# [Exercise]
Without including any pictures, copy every line below exactly.
[Opening Source material section]
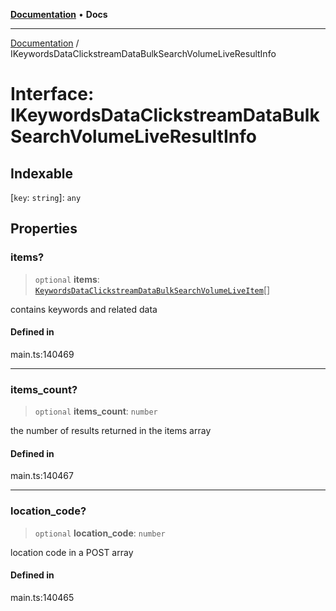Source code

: [**Documentation**](../README.md) • **Docs**

***

[Documentation](../README.md) / IKeywordsDataClickstreamDataBulkSearchVolumeLiveResultInfo

# Interface: IKeywordsDataClickstreamDataBulkSearchVolumeLiveResultInfo

## Indexable

 \[`key`: `string`\]: `any`

## Properties

### items?

> `optional` **items**: [`KeywordsDataClickstreamDataBulkSearchVolumeLiveItem`](../classes/KeywordsDataClickstreamDataBulkSearchVolumeLiveItem.md)[]

contains keywords and related data

#### Defined in

main.ts:140469

***

### items\_count?

> `optional` **items\_count**: `number`

the number of results returned in the items array

#### Defined in

main.ts:140467

***

### location\_code?

> `optional` **location\_code**: `number`

location code in a POST array

#### Defined in

main.ts:140465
[Closing Source material section]
# [Exercise response]
Source code

: [**Documentation**](../README.md) • **Docs**

***

[Documentation](../README.md) / IKeywordsDataClickstreamDataBulkSearchVolumeLiveResultInfo

# Interface: IKeywordsDataClickstreamDataBulkSearchVolumeLiveResultInfo

## Indexable

 \[`key`: `string`\]: `any`

## Properties

### items?

> `optional` **items**: [`KeywordsDataClickstreamDataBulkSearchVolumeLiveItem`](../classes/KeywordsDataClickstreamDataBulkSearchVolumeLiveItem.md)[]

contains keywords and related data

#### Defined in

main.ts:140469

***

### items\_count?

> `optional` **items\_count**: `number`

the number of results returned in the items array

#### Defined in

main.ts:140467

***

### location\_code?

> `optional` **location\_code**: `number`

location code in a POST array

#### Defined in

main.ts:140465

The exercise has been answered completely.